Kévin et Laurent, 29 et 33 ans, sont eux aussi venus profiter du soleil sur une pelouse du jardin Truillot. En ce début d'après-midi, l'affluence est encore raisonnable, pas de quoi convaincre Laurent de déguerpir, lui qui peste en voyant ses semblables «confondre 10 centimètres et un mètre». «Prendre l'air, oui, mais il faut le faire de manière intelligente», juge-t-il. Kévin, de son côté, rejoint l'analyse de Marie : «Je ne crois pas que la fermeture des jardins soit très judicieuse. Les gens sortent quand même et se retrouvent tous aux mêmes endroits.» Laurent, néanmoins, refuse de mettre sur le même plan le besoin de grand air et celui de reprise de la vie économique. «Pour moi qui suis au chômage, la réouverture des commerces est essentielle. Sinon, la crise va être terrible.»

Jean-Paul, 53 ans, y voit un «paradoxe» : «Fermer les parcs mais autoriser la reprise des grands centres commerciaux ? Je m'interroge.» Son amie Stéphanie, venue s'aérer avec lui sur l'esplanade centrale de la place de la Nation dans le XIIe  arrondissement, perçoit d'autres «aberrations» : «Pourquoi les cinémas demeurent fermés, alors que le métro, lui, circule ? On pourrait réfléchir à des ajustements. Par exemple, n'autoriser qu'un siège sur deux, comme dans les trains.»

Des Parisiens «indisciplinés» ?

La place de la Nation, rarement aussi fréquentée, draine ce vendredi une foule hétéroclite. Des lycéennes, à l'image de Sarah et Kim Lien, 17 ans, venues pique-niquer et papoter, rassurées par le respect mutuel des règles sanitaires : «Tout le monde reste bien à distance», salue Kim Lien. Ou ces deux copines adeptes du bronzage, la cinquantaine. L'une d'elles, Nathalie, explique : «Je suis en vacances cette semaine et j'ai envie de prendre l'air. J'habite dans un appartement de 32 m², sans balcon, et le confinement n'a pas été facile. Depuis dix jours, on revit !»

Les familles sont parmi les plus représentés. Flerelle et Teddy finissent leur déjeuner en compagnie de leurs deux enfants de 6 et 2 ans.
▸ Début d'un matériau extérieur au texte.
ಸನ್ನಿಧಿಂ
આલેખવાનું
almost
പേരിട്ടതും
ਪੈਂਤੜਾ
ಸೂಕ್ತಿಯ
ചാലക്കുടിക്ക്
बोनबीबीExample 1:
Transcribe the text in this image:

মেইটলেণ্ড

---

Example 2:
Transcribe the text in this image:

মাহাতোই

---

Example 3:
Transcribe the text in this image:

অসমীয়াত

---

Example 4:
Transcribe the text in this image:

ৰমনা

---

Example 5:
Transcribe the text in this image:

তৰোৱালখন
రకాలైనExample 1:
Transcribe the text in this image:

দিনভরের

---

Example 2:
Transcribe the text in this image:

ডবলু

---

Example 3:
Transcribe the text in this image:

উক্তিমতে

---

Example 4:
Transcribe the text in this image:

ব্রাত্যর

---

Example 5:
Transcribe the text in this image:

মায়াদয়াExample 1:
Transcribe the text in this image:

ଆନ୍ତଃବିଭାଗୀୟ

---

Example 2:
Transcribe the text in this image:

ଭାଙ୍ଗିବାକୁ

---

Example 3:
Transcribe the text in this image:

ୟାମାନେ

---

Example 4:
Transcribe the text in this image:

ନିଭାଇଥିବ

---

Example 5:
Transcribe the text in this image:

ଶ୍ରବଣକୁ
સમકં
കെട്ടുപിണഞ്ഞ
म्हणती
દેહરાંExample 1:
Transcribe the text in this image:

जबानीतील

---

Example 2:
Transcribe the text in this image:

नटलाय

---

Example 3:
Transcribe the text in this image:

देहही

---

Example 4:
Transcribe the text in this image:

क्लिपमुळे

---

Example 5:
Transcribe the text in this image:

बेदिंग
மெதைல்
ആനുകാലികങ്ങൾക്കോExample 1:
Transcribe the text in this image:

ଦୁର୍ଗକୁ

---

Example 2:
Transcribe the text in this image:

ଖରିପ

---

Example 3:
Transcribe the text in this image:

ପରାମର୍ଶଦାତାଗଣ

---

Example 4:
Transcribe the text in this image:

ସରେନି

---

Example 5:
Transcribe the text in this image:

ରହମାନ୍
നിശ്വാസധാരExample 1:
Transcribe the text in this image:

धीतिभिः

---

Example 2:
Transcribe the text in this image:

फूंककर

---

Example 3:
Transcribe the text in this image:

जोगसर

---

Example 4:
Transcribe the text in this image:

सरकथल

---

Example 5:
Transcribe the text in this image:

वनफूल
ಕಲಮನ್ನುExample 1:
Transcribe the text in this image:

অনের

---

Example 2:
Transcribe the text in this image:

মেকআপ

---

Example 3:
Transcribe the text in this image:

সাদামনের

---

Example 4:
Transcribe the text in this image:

Résidant près de la porte de Montreuil, dans l'est de la capitale, ils disent n'avoir près de chez eux «aucun lieu» où aller faire gambader leur progéniture. «Ou alors, à des endroits où ce n'est pas recommandé à cause des jeunes qui squattent et du deal», soupire Teddy. A la télévision, ils ont vu les images de foule agglutinée sur les quais de Seine ou l'esplanade des Invalides. Lui pense que les Parisiens sont «trop indisciplinés» pour espérer la réouverture prochaine des espaces verts.
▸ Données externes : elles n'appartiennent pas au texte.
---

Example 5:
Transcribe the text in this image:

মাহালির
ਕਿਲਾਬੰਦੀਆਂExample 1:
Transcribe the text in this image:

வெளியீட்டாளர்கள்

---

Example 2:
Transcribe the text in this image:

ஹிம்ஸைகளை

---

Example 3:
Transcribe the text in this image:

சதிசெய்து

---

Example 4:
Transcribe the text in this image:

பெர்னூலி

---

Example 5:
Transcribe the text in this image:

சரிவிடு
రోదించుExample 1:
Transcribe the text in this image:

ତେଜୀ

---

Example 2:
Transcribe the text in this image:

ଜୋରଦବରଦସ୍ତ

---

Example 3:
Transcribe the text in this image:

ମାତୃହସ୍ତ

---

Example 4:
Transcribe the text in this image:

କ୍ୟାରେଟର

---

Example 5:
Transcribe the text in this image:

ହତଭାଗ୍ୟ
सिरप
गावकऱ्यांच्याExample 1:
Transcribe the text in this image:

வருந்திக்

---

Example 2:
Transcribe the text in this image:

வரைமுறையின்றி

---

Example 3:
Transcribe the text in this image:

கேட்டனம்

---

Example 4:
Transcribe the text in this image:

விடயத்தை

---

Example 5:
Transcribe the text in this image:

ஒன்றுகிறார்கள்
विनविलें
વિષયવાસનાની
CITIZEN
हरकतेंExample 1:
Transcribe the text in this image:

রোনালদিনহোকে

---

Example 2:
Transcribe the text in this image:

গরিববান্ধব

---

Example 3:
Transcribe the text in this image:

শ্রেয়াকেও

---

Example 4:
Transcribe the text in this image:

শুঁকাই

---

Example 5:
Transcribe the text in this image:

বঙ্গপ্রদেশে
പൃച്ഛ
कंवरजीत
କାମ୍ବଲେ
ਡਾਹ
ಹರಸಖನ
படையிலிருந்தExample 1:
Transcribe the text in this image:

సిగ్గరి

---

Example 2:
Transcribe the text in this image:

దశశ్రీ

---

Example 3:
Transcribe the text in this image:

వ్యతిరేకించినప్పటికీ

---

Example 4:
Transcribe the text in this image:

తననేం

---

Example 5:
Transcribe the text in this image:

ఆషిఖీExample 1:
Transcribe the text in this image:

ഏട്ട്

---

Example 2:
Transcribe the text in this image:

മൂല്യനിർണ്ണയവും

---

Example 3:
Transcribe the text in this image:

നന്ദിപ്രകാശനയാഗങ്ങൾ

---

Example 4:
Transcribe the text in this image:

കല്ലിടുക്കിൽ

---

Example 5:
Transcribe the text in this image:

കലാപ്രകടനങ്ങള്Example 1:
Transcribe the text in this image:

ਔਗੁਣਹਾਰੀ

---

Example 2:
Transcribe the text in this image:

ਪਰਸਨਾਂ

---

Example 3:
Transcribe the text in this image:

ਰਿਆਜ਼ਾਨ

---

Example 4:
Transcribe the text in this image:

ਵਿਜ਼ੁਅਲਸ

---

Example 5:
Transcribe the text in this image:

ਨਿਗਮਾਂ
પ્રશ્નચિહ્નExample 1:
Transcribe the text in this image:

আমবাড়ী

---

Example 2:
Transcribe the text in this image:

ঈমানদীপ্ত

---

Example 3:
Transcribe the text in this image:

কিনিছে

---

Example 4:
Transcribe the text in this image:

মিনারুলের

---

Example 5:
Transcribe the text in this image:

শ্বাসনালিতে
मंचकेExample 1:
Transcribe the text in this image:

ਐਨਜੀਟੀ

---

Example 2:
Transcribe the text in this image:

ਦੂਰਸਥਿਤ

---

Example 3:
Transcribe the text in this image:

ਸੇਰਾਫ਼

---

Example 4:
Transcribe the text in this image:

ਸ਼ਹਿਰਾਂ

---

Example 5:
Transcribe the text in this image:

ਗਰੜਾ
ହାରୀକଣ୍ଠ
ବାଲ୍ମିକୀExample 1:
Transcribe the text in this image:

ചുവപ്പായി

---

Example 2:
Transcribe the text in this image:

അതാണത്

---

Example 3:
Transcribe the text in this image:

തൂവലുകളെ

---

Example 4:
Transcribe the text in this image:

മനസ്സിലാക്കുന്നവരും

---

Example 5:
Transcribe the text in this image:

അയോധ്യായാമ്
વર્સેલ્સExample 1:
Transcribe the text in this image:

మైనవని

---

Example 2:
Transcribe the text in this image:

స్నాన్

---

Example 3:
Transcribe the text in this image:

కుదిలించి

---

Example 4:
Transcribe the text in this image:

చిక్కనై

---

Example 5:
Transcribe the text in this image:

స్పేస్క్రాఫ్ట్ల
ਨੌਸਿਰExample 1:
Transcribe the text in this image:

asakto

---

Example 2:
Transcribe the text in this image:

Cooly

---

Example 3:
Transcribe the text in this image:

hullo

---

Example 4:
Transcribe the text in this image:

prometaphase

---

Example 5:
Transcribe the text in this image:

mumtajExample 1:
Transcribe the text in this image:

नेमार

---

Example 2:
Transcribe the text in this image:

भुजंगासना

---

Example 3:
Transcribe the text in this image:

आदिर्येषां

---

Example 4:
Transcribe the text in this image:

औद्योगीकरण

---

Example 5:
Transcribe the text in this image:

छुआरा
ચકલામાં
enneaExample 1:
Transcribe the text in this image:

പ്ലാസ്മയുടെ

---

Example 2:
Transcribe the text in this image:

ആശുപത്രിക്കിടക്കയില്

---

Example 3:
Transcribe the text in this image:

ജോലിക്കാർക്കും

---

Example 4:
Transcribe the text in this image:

Camille, 45 ans, formule les mêmes interrogations. Cette médecin hospitalière, venue avec Angèle sa fille de 9 ans, sait que le risque d'une deuxième vague épidémique existe : «Je comprends la prudence d'Olivier Véran, le ministre de la Santé, mais je suis tiraillée : il fait chaud, les gens sont confinés depuis des semaines dans des appartements souvent trop petits.» En temps normal, elle aurait probablement investi le jardin Sarah-Bernhardt, toujours fermé. Il y a quelques jours, elle est allée au bois de Vincennes : «C'était bondé, les gens étaient les uns sur les autres.» Pour ce début de week-end de l'Ascension, elle a donc préféré se rabattre sur la place de la Nation, cernée par le trafic automobile. Elle se tourne vers sa fille : «Tu en penses quoi, toi ?» Angèle : «Si plus de parcs étaient ouverts, les gens pourraient mieux se répartir.»